A couple of weeks ago a friend asked what had happened to Albuquerque. We had been discussing the city’s “situation.” What follows is an edited version of my response with names deleted to protect the guilty and the innocent.
I still lack a good answer, but here are a few thoughts.
1. Intel peaked around 1994 with 5,700 employees plus about that many contractors. Phillips, DEC. and Signetics went away. The support firms for the “Silicon Mesa” went away. The data analytics business in Santa Fe didn’t grow much and then faded
2. The Abq-based public companies went away: Diagnostek, Santa Fe Pacific Gold, Nuclear Pharmacy, Furr’s Supermarkets (probably not much net job loss there as we still have to have supermarkets), Sun Healthcare (run by Andy Turner).
3. Jerry Geist was finally run out of PNM in 1990, but PNM struggled for years and Abq operations remain well below the scale of when they filled two downtown buildings.
4. The banks got in trouble in the late 1980s. Sunwest was taken over by Boatmen’s around 1994 and then Boatmen’s was swallowed by Bank of America. BofA laid me off from Sunwest in 1997. Over time BofA let the NM operations erode. I don’t know why, but I have watched the numbers. Administrative functions went to staff of the big banks in larger markets. The local administrative and banking staff such as loan officers retired or left town or went to credit unions such as Sandia Labs FCU. Getting loans became more difficult. BofA keeps their trust-related attorneys in a cave in Phoenix. (long story.) Bank of Abq runs advertising and marketing from Tulsa, home to poppa, the Bank of Oklahoma.

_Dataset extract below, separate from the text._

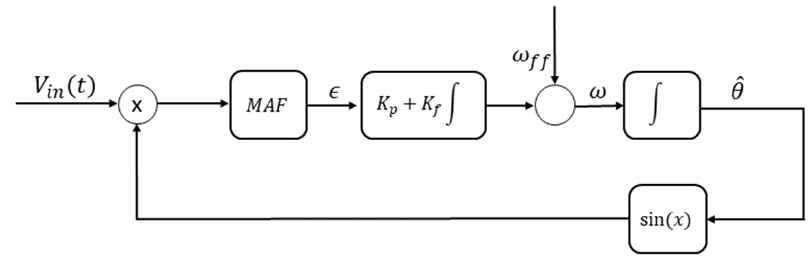
Figure 9. Diagram of the MAF-PLL.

5. The banks have largely left downtown Abq. The Hyatt was the last big building in downtown. 20 years ago.
6. The contractor population at Sandia is down.
7. The auto dealer chains are a big factor with little interest in community, at least as compared to when the stores were owned by locals.
We have become a community of branch plants (a state really). Look at the boards of the Abq Chamber and ACI. They are heavily populated by corporate government relations types, who will have no authority to take any action. Lawyers and healthcare types dominate the ACI executive committee.